Greener chemistry is critical to developing safe and effective APIs as well as downstream therapeutics. Scientists seek greener-by-design synthetic routes that inherently reduce reaction steps, maximize yield, identify greener pathways, and minimize side products and impurities. Combined with green-by-design strategies, computer-aided retrosynthesis can help researchers address route planning challenges, reducing the need for traditional intensive experimentation and lowering development and production costs

Computer-Aided Retrosynthesis

Computational, data-driven processes increasingly help scientists determine the most efficient retrosynthetic routes. Instead of experimentally determining synthetic pathways to create APIs, researchers use computer-aided retrosynthesis to virtually construct targets from reactant databases.1 Computational tools that integrate AI and machine learning-based techniques can automate key planning and reiteration steps, further accelerating chemistry research and development, including retrosynthesis.3

The SYNTHIA™ platform depicting a flower chart of retrosynthesis pathways and nodes.

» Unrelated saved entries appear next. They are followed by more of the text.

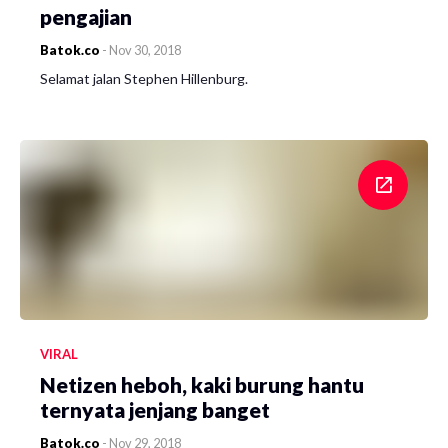
pengajian
Batok.co
-
Nov 30, 2018
Selamat jalan Stephen Hillenburg.
VIRAL
Netizen heboh, kaki burung hantu
ternyata jenjang banget
Batok.co
-
Nov 29, 2018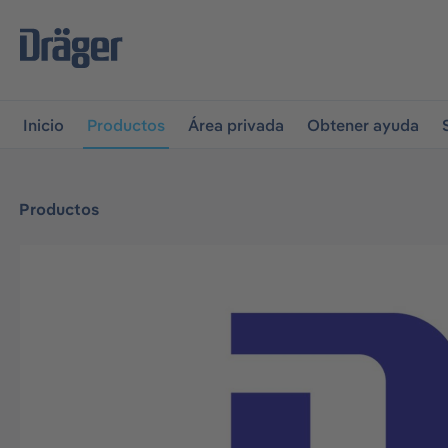
r a la navegación principal
Skip to B2B platform navigati
Inicio
Productos
Área privada
Obtener ayuda
Productos
Omitir galería de imágenes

Researchers can use computer-aided retrosynthesis to explore unique and innovative API-building routes.

Merck KGaA, Darmstadt, Germany

SYNTHIA™ from Merck KGaA, Darmstadt, Germany is a software platform that employs a hybrid computational retrosynthesis approach, integrating chemist-encoded rules with machine learning algorithms engineered by computer scientists. With a catalog of over 12 million commercially available starting materials and building blocks, SYNTHIA™ allows scientists to quickly discover novel pathways for new and published target molecules. It offers an unbiased, objective, computer-aided approach to simplifying robust synthesis pathway discovery. Researchers can quickly and efficiently scan hundreds of pathways to better identify the best option according to their specific needs.

SYNTHIA™ also provides pathways that utilize enzymes to achieve more sustainable chemical transformations. Its database offers information on reaction conditions, enzyme details, and reference links. Importantly, this supports biocatalysis, a key component of green chemistry. Additionally, SYNTHIA™ incorporates building block sustainability information with clear in-pathway labels, helping researchers design greener synthesis routes.

From experienced synthetic chemists to budding drug design researchers, pairing computer-aided retrosynthesis and green chemistry helps scientists streamline route planning, expediting API development and reducing financial and environmental manufacturing costs.